++++ Provided data
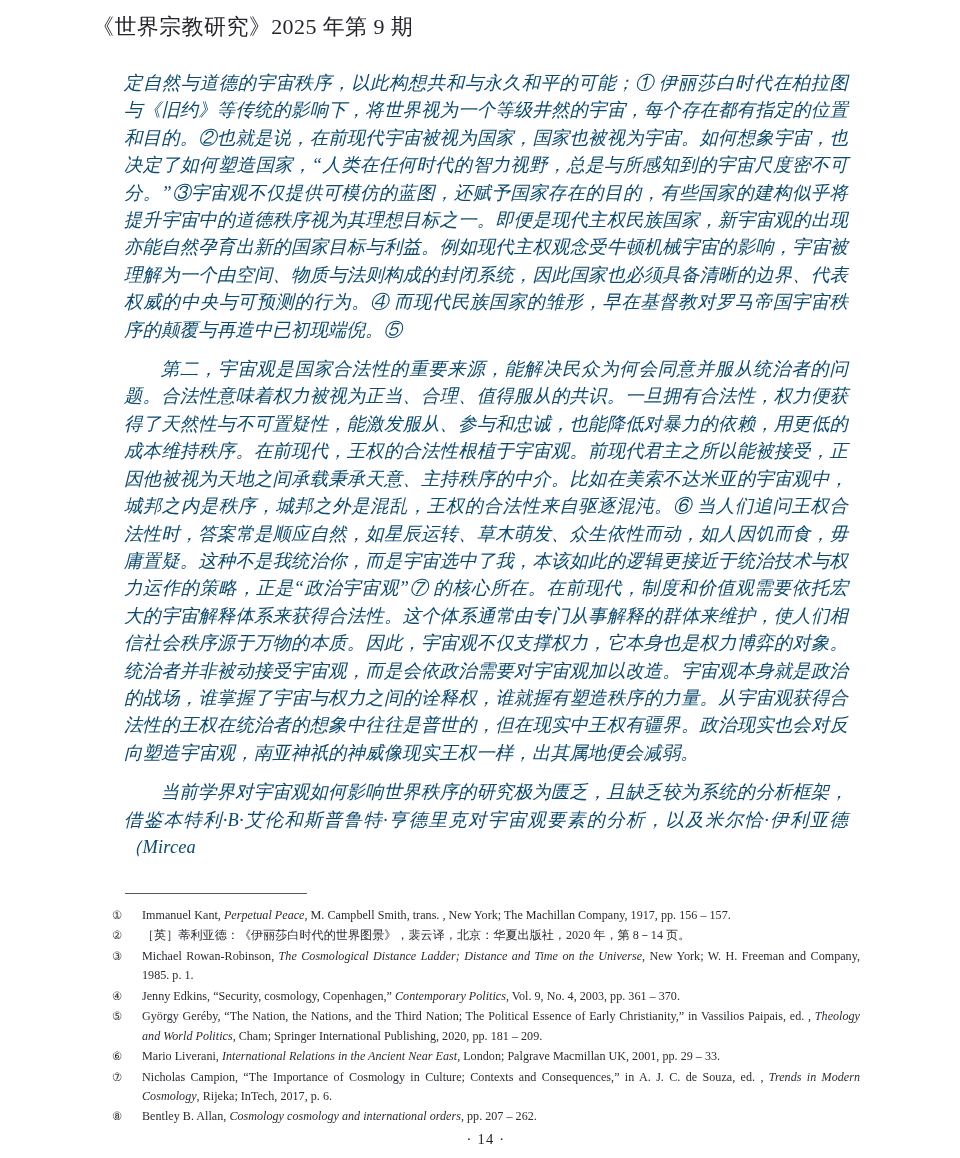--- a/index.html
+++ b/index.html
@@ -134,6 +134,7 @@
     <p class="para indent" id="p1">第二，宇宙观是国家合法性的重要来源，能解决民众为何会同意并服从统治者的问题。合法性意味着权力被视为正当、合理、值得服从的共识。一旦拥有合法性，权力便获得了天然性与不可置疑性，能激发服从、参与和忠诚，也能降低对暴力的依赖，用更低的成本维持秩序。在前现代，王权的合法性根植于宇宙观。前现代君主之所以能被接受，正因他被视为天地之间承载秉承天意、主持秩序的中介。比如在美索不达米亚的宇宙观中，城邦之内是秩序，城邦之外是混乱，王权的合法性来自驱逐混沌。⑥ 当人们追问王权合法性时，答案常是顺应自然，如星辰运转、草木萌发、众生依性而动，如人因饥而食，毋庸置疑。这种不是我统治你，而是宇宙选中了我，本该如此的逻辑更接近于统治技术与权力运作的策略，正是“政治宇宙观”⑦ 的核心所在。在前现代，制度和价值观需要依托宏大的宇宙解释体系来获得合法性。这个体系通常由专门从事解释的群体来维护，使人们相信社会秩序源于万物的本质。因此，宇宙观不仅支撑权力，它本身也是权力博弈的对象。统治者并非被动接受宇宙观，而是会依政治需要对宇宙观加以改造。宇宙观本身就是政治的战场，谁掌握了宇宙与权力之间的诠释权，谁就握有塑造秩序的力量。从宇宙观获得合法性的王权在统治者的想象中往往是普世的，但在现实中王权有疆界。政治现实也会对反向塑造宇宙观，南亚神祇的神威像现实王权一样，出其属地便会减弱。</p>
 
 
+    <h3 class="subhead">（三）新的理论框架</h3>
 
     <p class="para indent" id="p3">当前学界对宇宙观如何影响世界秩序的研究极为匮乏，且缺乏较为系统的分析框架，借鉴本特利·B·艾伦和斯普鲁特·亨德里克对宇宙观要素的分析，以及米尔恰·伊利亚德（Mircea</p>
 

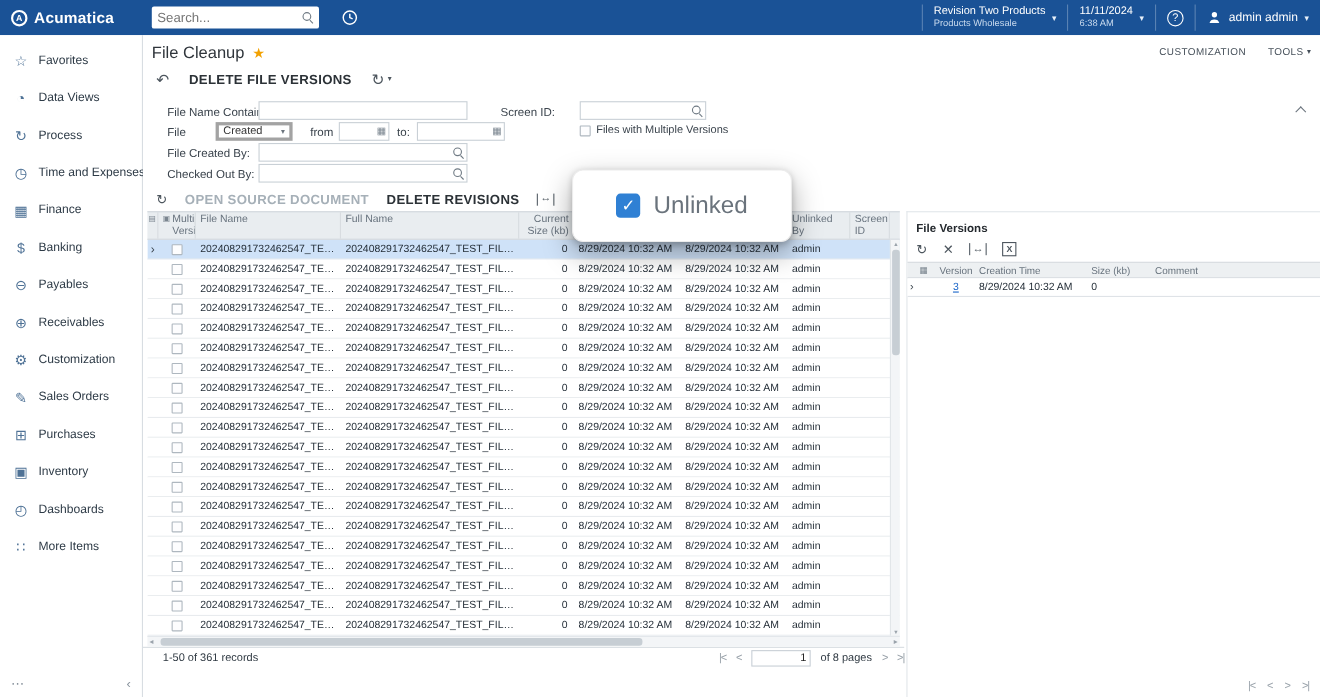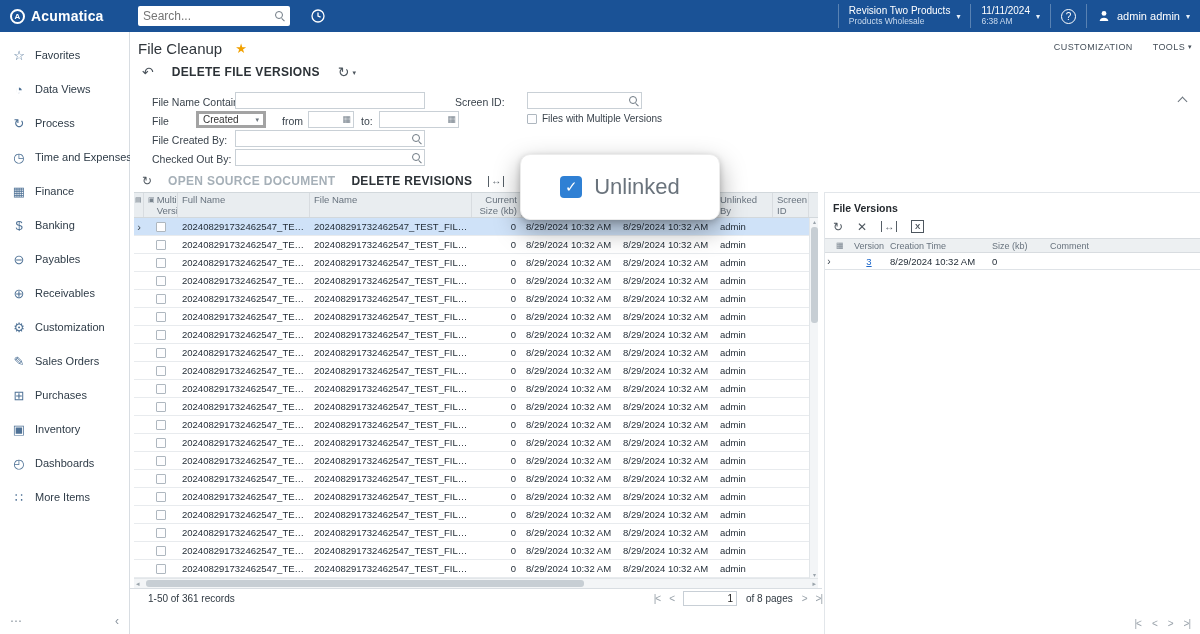--- a/index.html
+++ b/index.html
@@ -39,7 +39,7 @@
 
   
   .page-head{height:26px;position:relative}
-  .page-title{position:absolute;left:8px;top:8px;font-size:15px;font-weight:400;color:#2f353b;display:flex;align-items:center;gap:13px}
+  .page-title{position:absolute;left:8px;top:8px;font-size:15px;font-weight:400;color:#2f353b;display:flex;align-items:center;gap:7px}
   .fav-star{color:var(--star-gold,#f2a100);font-size:13px;cursor:pointer}
   .top-links{position:absolute;right:8px;top:10px;display:flex;gap:20px;font-size:9px;letter-spacing:.4px;color:#454f59}
   .top-links span{cursor:pointer;display:flex;align-items:center;gap:3px}

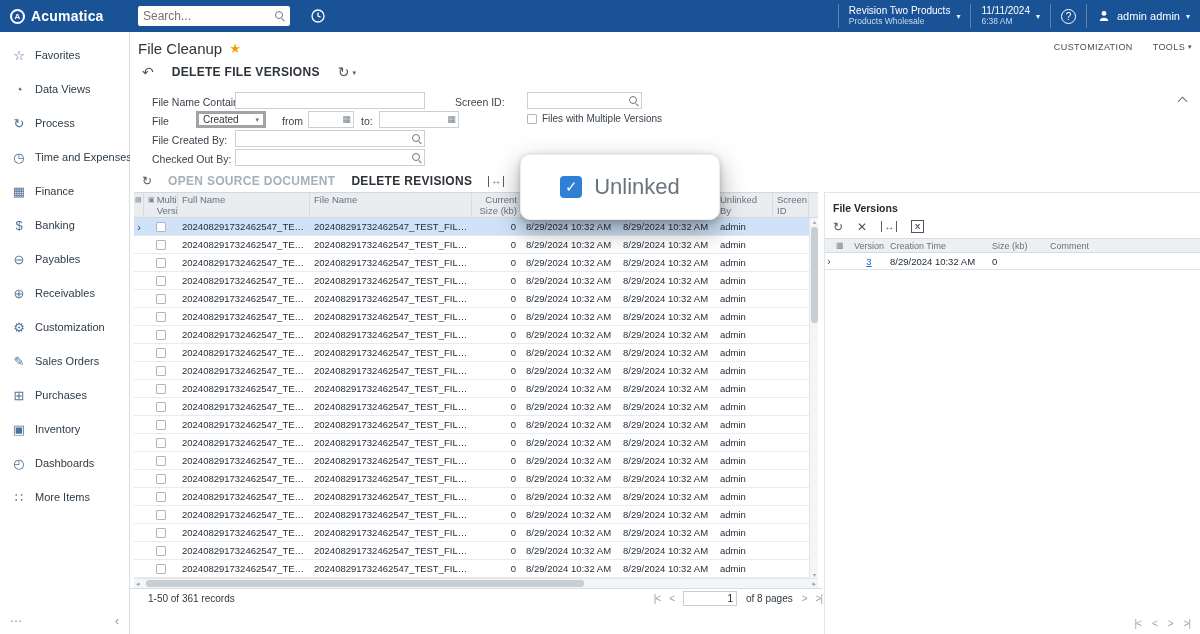--- a/index.html
+++ b/index.html
@@ -347,8 +347,8 @@
             <span class="hic">▣</span>
             <span>Multiple Version</span>
           </div>
+        <div class="hcell">File Name</div>
         <div class="hcell">Full Name</div>
-        <div class="hcell">File Name</div>
         <div class="hcell num">Current Size (kb)</div>
         <div class="hcell">Creation Time</div>
         <div class="hcell">Last Modified</div>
++++++++
Prompt. Each line that contains the string "span" should be copied from the data above.

Reply to the exercise.
   .top-links span{cursor:pointer;display:flex;align-items:center;gap:3px}
             <span class="hic">▣</span>
             <span>Multiple Version</span>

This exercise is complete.